Aquellos maravillosos años
Eran siempre las cinco en punto de la tarde.
El día había transcurrido entre el colegio, aquellos años se iba a la escuela a jornada partida, y los juegos de pelota en los manchones que colindaban con las casas del barrio. Hasta las cinco en punto de la tarde, hora en la que se iba a casa a merendar, un café y poco más, para emprender el camino que se hacía, como buen caminante, desde su casa hasta la biblioteca. El camino tenía dos alternativas, pero nunca supo el motivo por el que algunas veces tomaba una ruta y a veces otra.
La primera ruta bajaba por calles escondidas, parecía un poco más largo pero le hacía pasar más desapercibido. Además, ese camino pasaba justo por delante de la puerta de la casa de aquella morena preciosa que cada día, a la misma hora, lo esperaba para regalarle su sonrisa, para hacerle notar su presencia. A él le gustaba mucho aquella morena de piel atezada, pero siempre pudo más el miedo al rechazo y una timidez excesiva que todavía lo acompaña. Se limitaba a devolverle la sonrisa, a decirle adiós, hasta que llena de obviedades se cansó de esperar a que diese un paso que no se atrevía a dar y que, empero, nunca fue capaz de dar.

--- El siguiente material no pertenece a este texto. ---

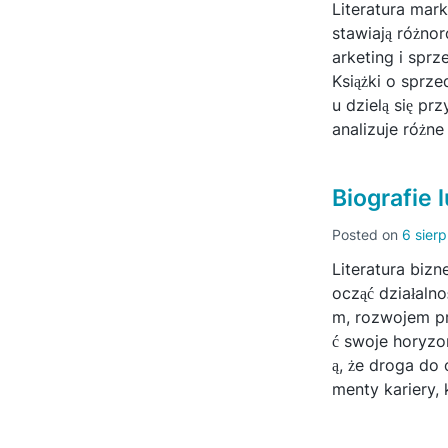
Literatura mar
stawiają różno
arketing i sprz
Książki o sprz
u dzielą się pr
analizuje różne
Biografie 
Posted on
6 sier
Literatura biz
ocząć działaln
m, rozwojem pr
ć swoje horyzo
ą, że droga do
menty kariery, 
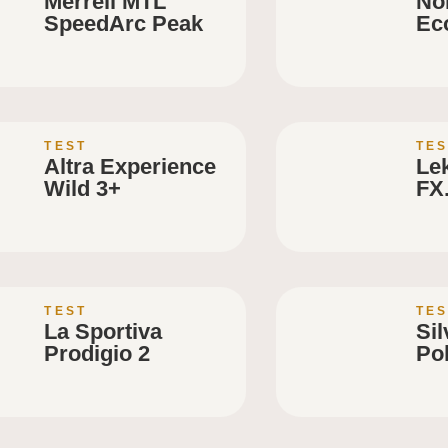
Merrell MTL
No
SpeedArc Peak
Ec
TEST
TES
Altra Experience
Lek
Wild 3+
FX
TEST
TES
La Sportiva
Si
Prodigio 2
Po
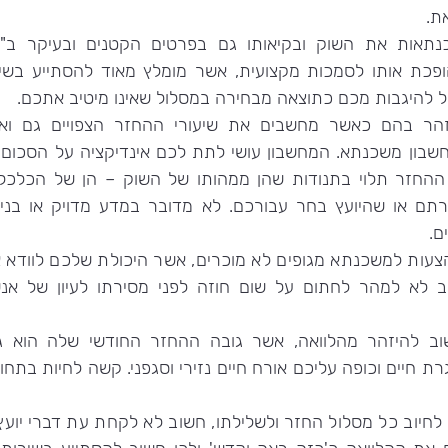
ת.
 להיגבות מכם כתוצאה מבחירה במסלול שאינו מיטיב אתכם.
ם.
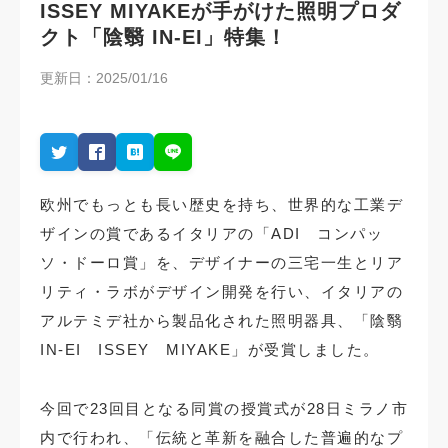
ISSEY MIYAKEが手がけた照明プロダ
クト「陰翳 IN-EI」特集！
更新日：2025/01/16
欧州でもっとも長い歴史を持ち、世界的な工業デ
ザインの賞であるイタリアの「ADI コンパッ
ソ・ドーロ賞」を、デザイナーの三宅一生とリア
リティ・ラボがデザイン開発を行い、イタリアの
アルテミデ社から製品化された照明器具、「陰翳
IN-EI ISSEY MIYAKE」が受賞しました。
今回で23回目となる同賞の授賞式が28日ミラノ市
内で行われ、「伝統と革新を融合した普遍的なプ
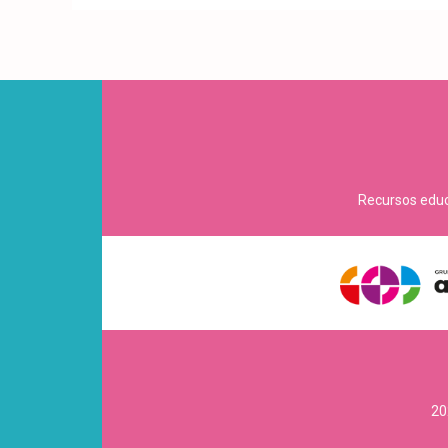
Recursos educa
20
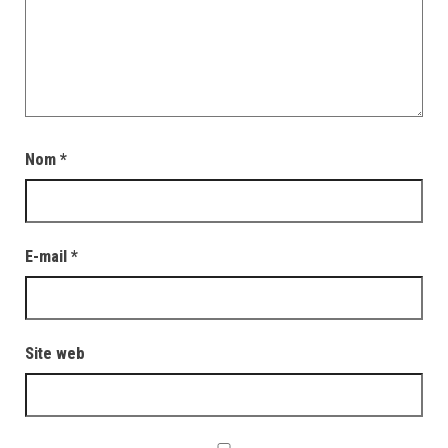
Nom
*
E-mail
*
Site web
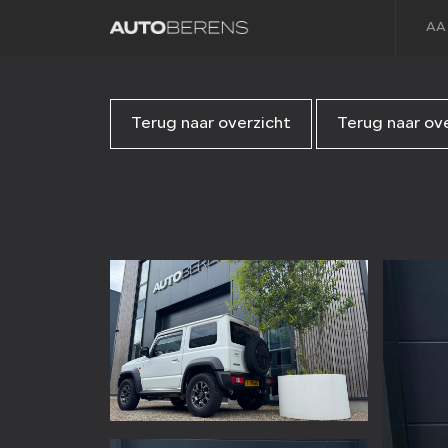
AA
Terug naar overzicht
Terug naar ov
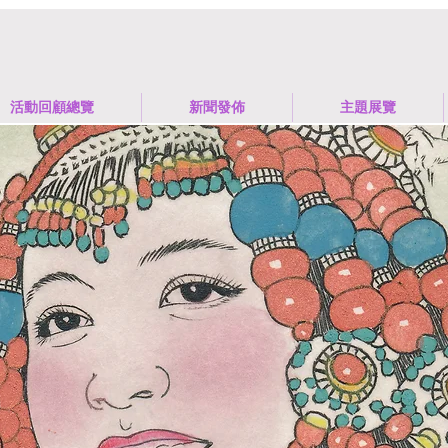
活動回顧總覽
新聞發佈
​主題展覽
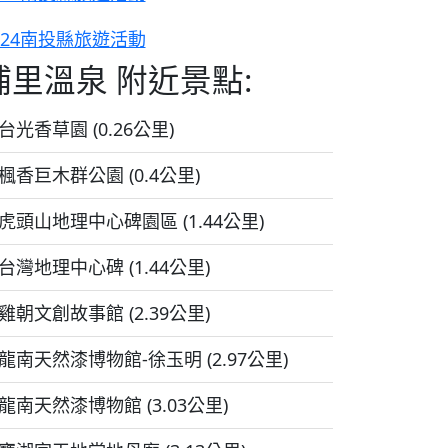
024南投縣旅遊活動
埔里溫泉 附近景點:
台光香草園 (0.26公里)
楓香巨木群公園 (0.4公里)
虎頭山地理中心碑園區 (1.44公里)
台灣地理中心碑 (1.44公里)
雞朝文創故事館 (2.39公里)
龍南天然漆博物館-徐玉明 (2.97公里)
龍南天然漆博物館 (3.03公里)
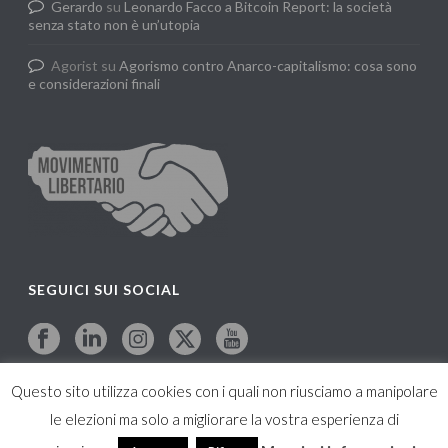
Gerardo
su
Leonardo Facco a Bitcoin Report: la società
senza stato non è un’utopia
Agorist
su
Agorismo contro Anarco-capitalismo: cosa sono
e considerazioni finali
SEGUICI SUI SOCIAL
Questo sito utilizza cookies con i quali non riusciamo a manipolare
le elezioni ma solo a migliorare la vostra esperienza di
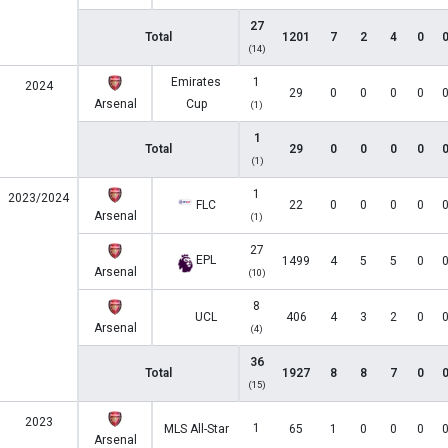
27
Total
1201
7
2
4
0
(14)
Emirates
1
2024
29
0
0
0
0
Arsenal
Cup
(1)
1
Total
29
0
0
0
0
(1)
1
2023/2024
FLC
22
0
0
0
0
Arsenal
(1)
27
EPL
1499
4
5
5
0
Arsenal
(10)
8
UCL
406
4
3
2
0
Arsenal
(4)
36
Total
1927
8
8
7
0
(15)
2023
1
MLS All-Star
65
1
0
0
0
Arsenal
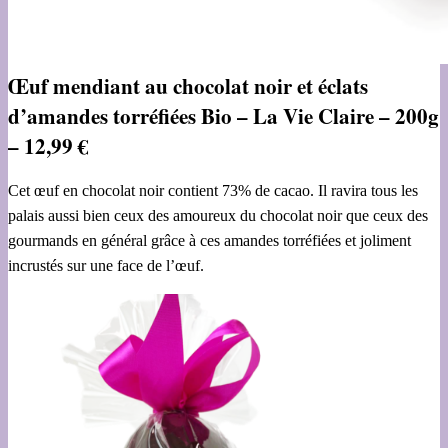
Œuf mendiant au chocolat noir et éclats
d’amandes torréfiées Bio – La Vie Claire – 200g
– 12,99 €
Cet œuf en chocolat noir contient 73% de cacao. Il ravira tous les
palais aussi bien ceux des amoureux du chocolat noir que ceux des
gourmands en général grâce à ces amandes torréfiées et joliment
incrustés sur une face de l’œuf.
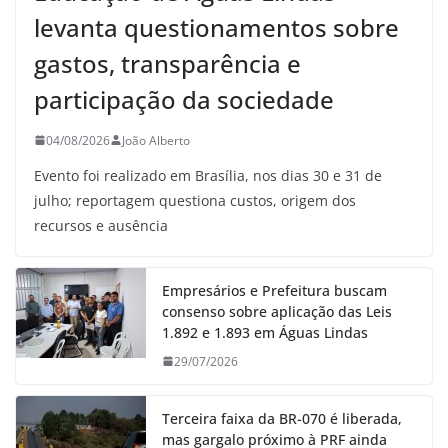
levanta questionamentos sobre
gastos, transparência e
participação da sociedade
04/08/2026
João Alberto
Evento foi realizado em Brasília, nos dias 30 e 31 de
julho; reportagem questiona custos, origem dos
recursos e ausência
Empresários e Prefeitura buscam
consenso sobre aplicação das Leis
1.892 e 1.893 em Águas Lindas
29/07/2026
Terceira faixa da BR-070 é liberada,
mas gargalo próximo à PRF ainda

La segunda ruta pasaba por la cuesta de los gitanos. Era un camino más recto, tal vez más rápido, pero sin aquellos ojos negros que tan bien lo miraban. La mayoría de las veces ese camino se hizo el camino de vuelta.
Se llenó de casas antiguas con historias de fantasmas entre las paredes, de alguna que otra vecina que cada día daba las buenas tardes, de la tienda del amigo en el que, cuando podía, compraba cualquier cosa para llevarse a la boca.
Eran las cinco en punto de la tarde cuando daba un giro a la vida.
Allí, en aquel extrarradio, la marginalidad ensuciaba las calles. Madrugó a la vida por aquel suburbio, muladar de almas, donde las tentaciones le agarraban los pies para que no se marchara. Los amigos eran colegas y un par de bares de mala muerte eran al mismo tiempo refugio de buscavidas, cine, casino donde los vecinos se jugaban a las cartas incluso lo que no tenían –envites, ases y sietes, cartas marcadas, broncas, ruina –sanedrín donde los entendidos discutían de todo, casi siempre de política y de fútbol.
Caer en la tentación era bastante fácil, era eso o aislarse. Salir de aquel mundo gris oscuro, prácticamente negro. Tener la valentía de decir que no, con todos los daños colaterales que esa negativa implicaba. Pero siempre ha sabido decir que no a lo que no necesita.